Retoque na barba, era o último, aquele que fazia a diferença agora que se olhava novamente ao espelho, antes de sair de casa.
Simples, com uma personalidade catedrática, mas amena, vestia-se sempre de preto ou cores sóbrias, apesar de se considerar algo vaidoso. A barba comprida tinha de estar impecavelmente no sítio, penteada, amaciada e cheirosa. Ele não lhe dava descanso, era a sua imagem de marca.
Saiu rumo ao atelier, o seu local sagrado onde guardava e expunha os seus trabalhos.

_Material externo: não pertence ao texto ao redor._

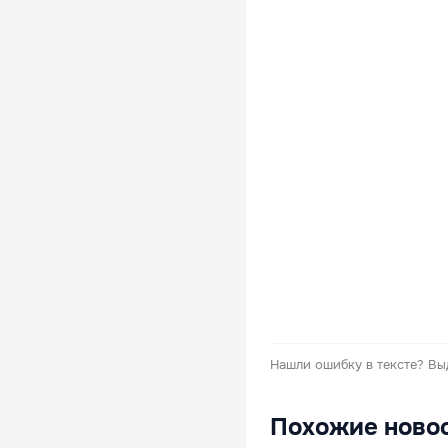
Нашли ошибку в тексте?
Вы
Похожие ново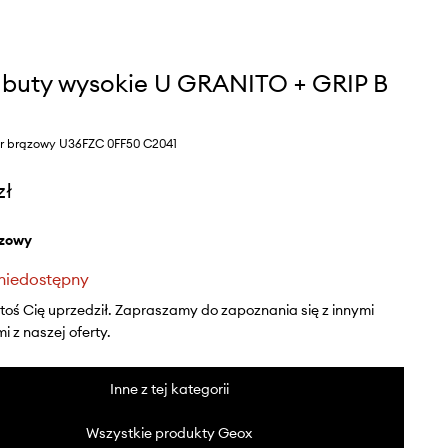
buty wysokie U GRANITO + GRIP B
or brązowy U36FZC 0FF50 C2041
zł
ązowy
niedostępny
ktoś Cię uprzedził. Zapraszamy do zapoznania się z innymi
 z naszej oferty.
Inne z tej kategorii
Wszystkie produkty Geox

Filho de família pobre, de mãos gastas com rasgos escurecidos pela terra, a mãe era agricultora e o pai lenhador. O irmão seguiu-lhes os passos, ao invés dele que se apaixonou pelas artes. Poeta e pintor, dedicava-se com especial apreço à pintura a óleo e, na poesia, privilegiava a contemporânea.
Era um homem de poucos amigos, não por ser anti-social, não falasse ele que nem um papagaio, mas porque a sua vida foi gatafunhada na tela e escrita em versos.
Passava o tempo adrentado em arte, os dedos sarapintados e as últimas falanges já com calos, ora da caneta, ora do pincel. Por isso, também não procurou o amor noutra pessoa, uma vez que o encontrou nas páginas por escrever e nas telas por pintar. Completava-se assim, em arte.
Não tinha pressa, nem muito menos intenções, de deixar descendência ou a herança de tamanhas conquistas. Acreditava que o seu trabalho deixaria os próprios marcos na história, eternizando pedaços de tinta no branco, mesmo quando o seu corpo se tornasse poeira.